(Items from a data source)
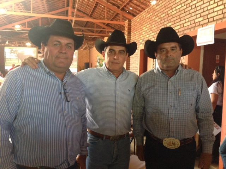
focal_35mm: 33
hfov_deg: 55.4
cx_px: 113
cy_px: 84
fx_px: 215
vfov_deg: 42.9
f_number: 2.4
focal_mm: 4.12
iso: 320
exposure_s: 1/20
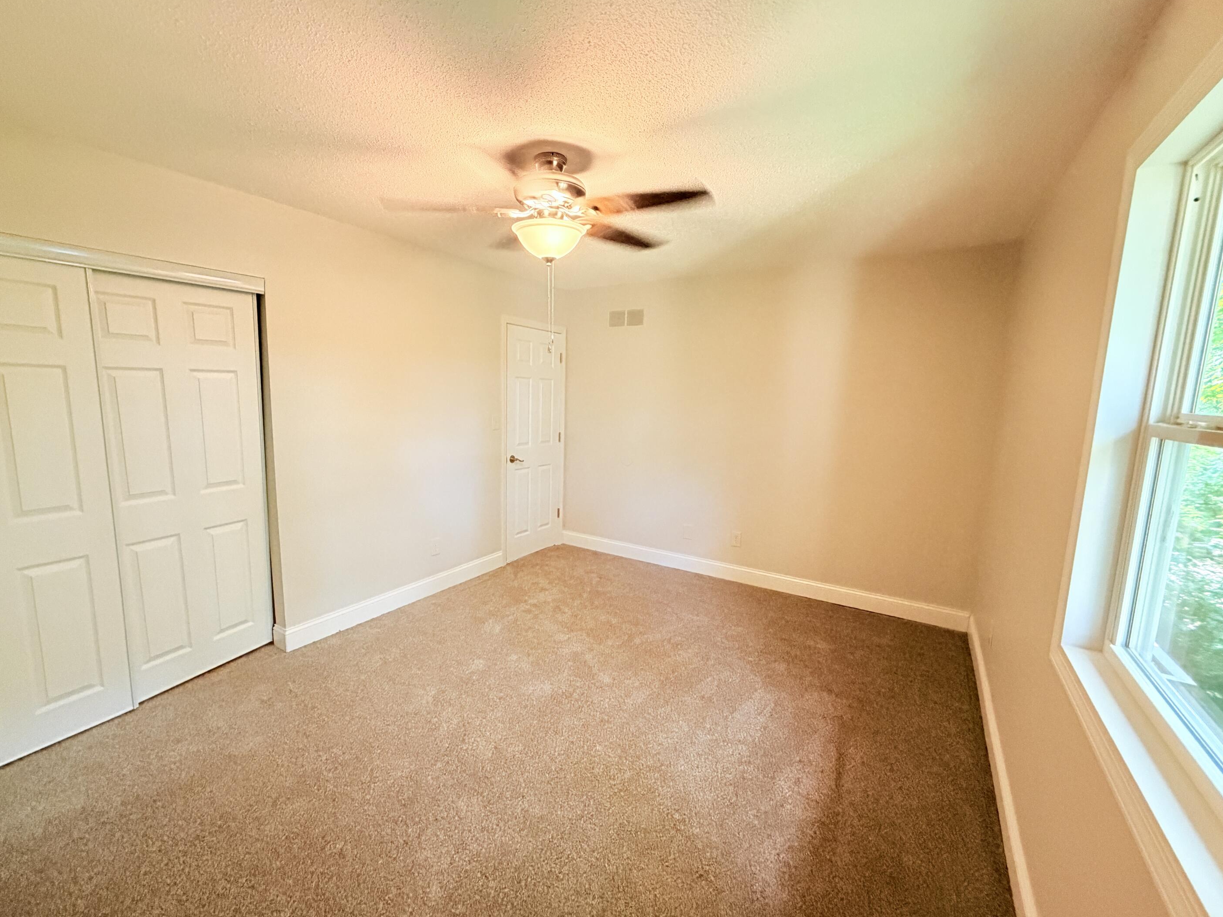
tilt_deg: -7.8
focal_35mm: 15
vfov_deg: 81.7
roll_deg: -1.0
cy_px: 472
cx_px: 577
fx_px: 530
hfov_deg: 98.1
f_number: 2.2
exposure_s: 1/60
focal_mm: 2.22
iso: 500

# About this exercise
Leave the pictures aside and output each entry exactly as it stands.

# Solution
focal_35mm: 33
hfov_deg: 55.4
cx_px: 113
cy_px: 84
fx_px: 215
vfov_deg: 42.9
f_number: 2.4
focal_mm: 4.12
iso: 320
exposure_s: 1/20
tilt_deg: -7.8
focal_35mm: 15
vfov_deg: 81.7
roll_deg: -1.0
cy_px: 472
cx_px: 577
fx_px: 530
hfov_deg: 98.1
f_number: 2.2
exposure_s: 1/60
focal_mm: 2.22
iso: 500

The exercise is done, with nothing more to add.